R Manjoo, Rapporteur spécial – Photo UN

« La nature intergénérationnelle de la discrimination de caste condamne les femmes à une vie d’exclusion, de marginalisation et aussi de déni de tous les avantages que la vie peut offrir dans tous les domaines. Un grand nombre de ces femmes ne peuvent avoir accès à l’éducation scolaire ou bénéficier d’opportunités économiques. Elles doivent accepter des travaux dangereux, sans protection adéquate, qu’on est en droit de qualifier de formes modernes d’esclavage ». C’est en ces mots que s’exprimait le rapporteur spécial chargé de question de la violence contre les femmes, Mme Rashida Manjoo, dans son rapport présenté le 5 mai dernier, au retour de sa mission en Inde.

Mme Manjoo présentera deux rapports lors de la 26ème session du Conseil des Droits de l’Homme en juin 2014, l’un portant sur la situation en Inde, l’autre sur la situation au Bangladesh.

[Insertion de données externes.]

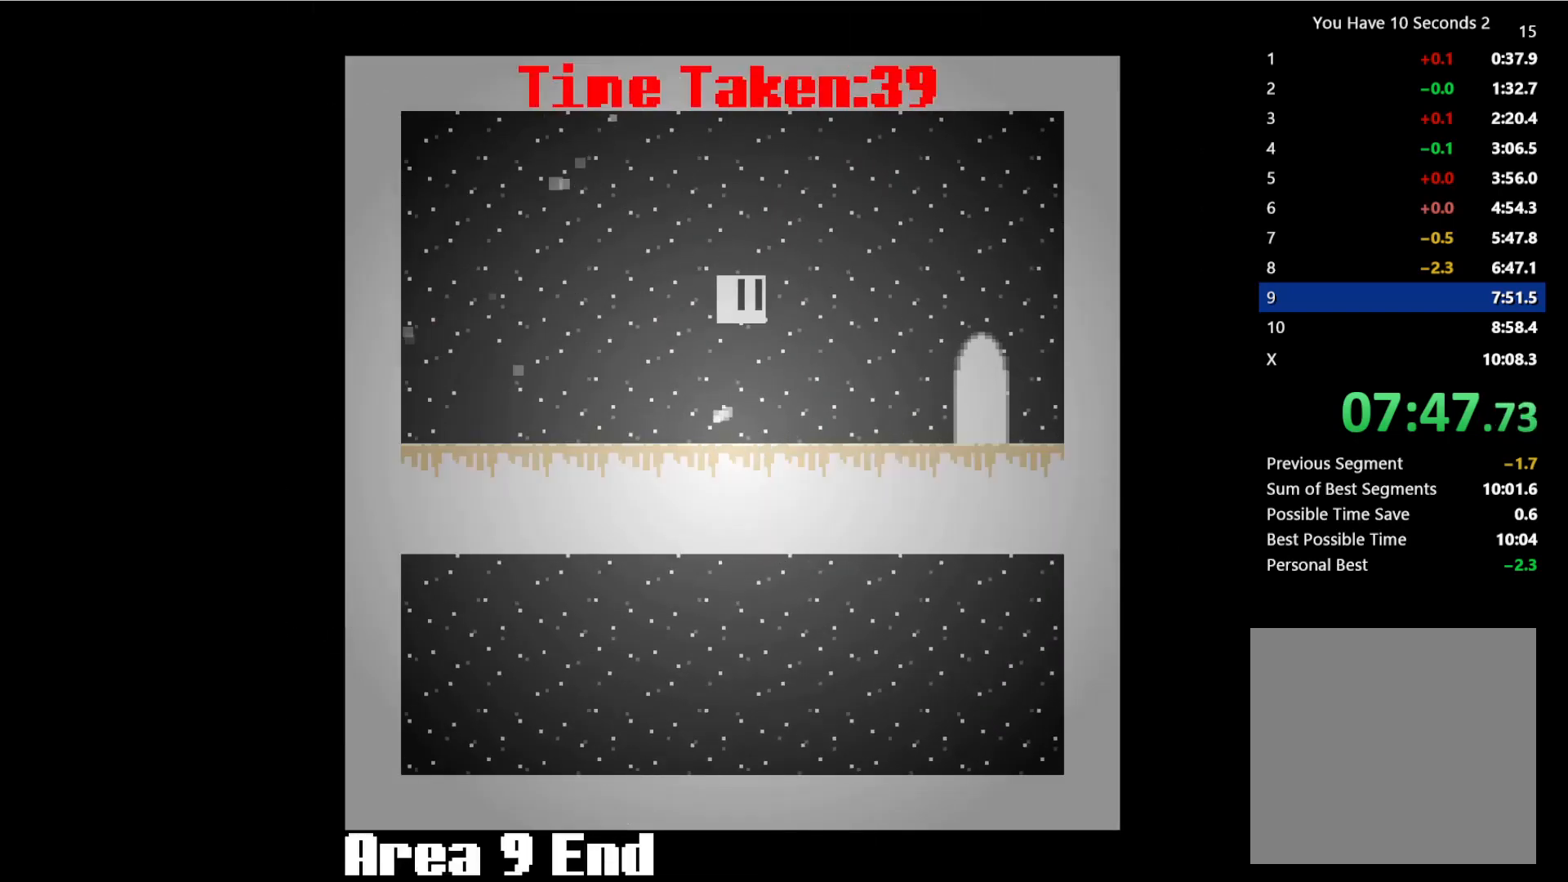
{"keys": ["right", "space"], "events": [[100, "space", "up"], [500, "space", "down"]]}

Le rapport sur l’Inde note également que les réparations accordées aux femmes dalits victimes de violences sont très réduites. De fait, continue le rapport, les multiples formes de discrimination constituent une très sérieuse barrière sur la route vers l’accès aux services publics. Et le rapport de poursuivre : «  Il y eut de nombreuses allégations de cas de flagrants délits de discrimination, perpétrés par des officiers de police, des représentants d’instances politiques locales ou de simples citoyens, au sujet de l’accès aux services publics. »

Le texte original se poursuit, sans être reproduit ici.